I should say no. I’m busy and professional and definitely not interested in spending more time with him than necessary. “Yes,” I hear myself say. “Please.”

Traitor.

Veil produces a key from his pocket and unlocks the display case with practiced ease. The way he moves is efficient, precise, completely unbothered by the fact that he’s handling irreplaceable antiques. He lifts the pen carefully, reverently even, and holds it out to me.

“Go ahead.”

I take it from him, trying very hard to make sure our fingers don’t touch, but they do anyway because the universe apparently hates me, and the brief contact sends a jolt of awareness up my arm that I absolutely do not have time for.
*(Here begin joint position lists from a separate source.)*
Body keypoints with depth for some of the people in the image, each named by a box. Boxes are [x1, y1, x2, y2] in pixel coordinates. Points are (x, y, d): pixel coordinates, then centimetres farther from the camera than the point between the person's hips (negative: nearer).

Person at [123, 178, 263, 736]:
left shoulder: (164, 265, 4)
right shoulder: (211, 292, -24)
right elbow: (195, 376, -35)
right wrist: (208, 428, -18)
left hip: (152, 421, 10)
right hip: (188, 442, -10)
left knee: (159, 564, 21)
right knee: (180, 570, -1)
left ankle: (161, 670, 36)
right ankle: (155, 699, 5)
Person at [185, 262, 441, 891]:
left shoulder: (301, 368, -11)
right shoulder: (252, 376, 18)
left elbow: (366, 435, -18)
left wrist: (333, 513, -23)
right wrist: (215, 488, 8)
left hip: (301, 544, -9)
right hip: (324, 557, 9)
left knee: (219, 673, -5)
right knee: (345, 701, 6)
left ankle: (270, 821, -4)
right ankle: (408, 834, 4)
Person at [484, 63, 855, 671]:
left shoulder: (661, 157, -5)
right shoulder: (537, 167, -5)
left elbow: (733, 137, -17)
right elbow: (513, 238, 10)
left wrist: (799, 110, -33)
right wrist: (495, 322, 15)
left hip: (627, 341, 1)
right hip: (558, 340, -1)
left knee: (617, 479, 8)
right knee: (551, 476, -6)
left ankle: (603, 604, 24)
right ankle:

The pen is heavier than I expected. Beautiful too. The gold filigree catches the light, creating intricate patterns that must have taken hundreds of hours to complete. The nib looks hand-crafted, the kind of detailed work you just don’t see anymore.

“It’s gorgeous,” I whisper, because whispering seems appropriate when you’re holding something that’s almost a hundred years old.

“My father always said fountain pens were the last bastion of craftsmanship in a disposable world.”

I look up at him, and he’s watching me with an expression I can’t quite read. Not the cynical amusement from last night. Not the cool politeness from when we first met. Something softer, almost.

“He sounds like he was a good man,” I say.

“He was.” Veil’s voice is quiet. “He would have liked you.”

The words catch me off guard, and I don’t know what to say, so I just look back down at the pen in my hands because that’s safer than looking at him when he’s being unexpectedly genuine.

“Here.” Veil reaches past me, close enough that I catch that cologne again, and grabs a piece of paper from the nearby desk. “Try it.”